▶ [Task description]: Copy out, unchanged, the lines of the records below from the one containing "Forum photo argentique" through the one containing "Corps du message", including both of those lines.

▶ [Listed records]:
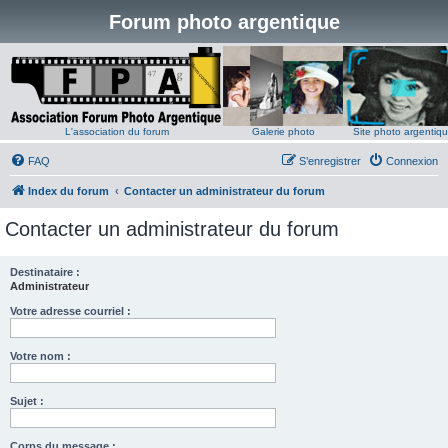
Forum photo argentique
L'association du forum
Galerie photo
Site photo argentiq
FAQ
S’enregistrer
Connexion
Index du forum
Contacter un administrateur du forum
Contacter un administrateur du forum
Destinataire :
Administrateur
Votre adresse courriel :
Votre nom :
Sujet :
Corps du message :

* * *

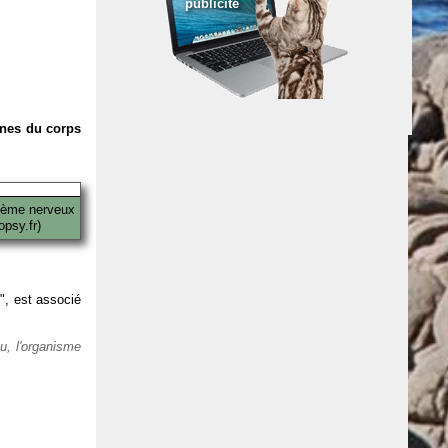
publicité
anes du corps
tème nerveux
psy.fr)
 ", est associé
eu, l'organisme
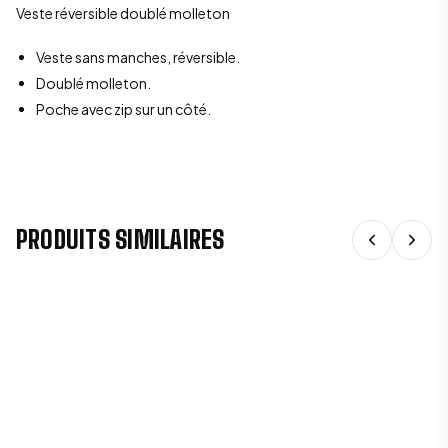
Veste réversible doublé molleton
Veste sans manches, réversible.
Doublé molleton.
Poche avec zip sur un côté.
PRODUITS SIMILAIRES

▶ [Finished exercise]:
Forum photo argentique
L'association du forum
Galerie photo
Site photo argentiq
FAQ
S’enregistrer
Connexion
Index du forum
Contacter un administrateur du forum
Contacter un administrateur du forum
Destinataire :
Administrateur
Votre adresse courriel :
Votre nom :
Sujet :
Corps du message :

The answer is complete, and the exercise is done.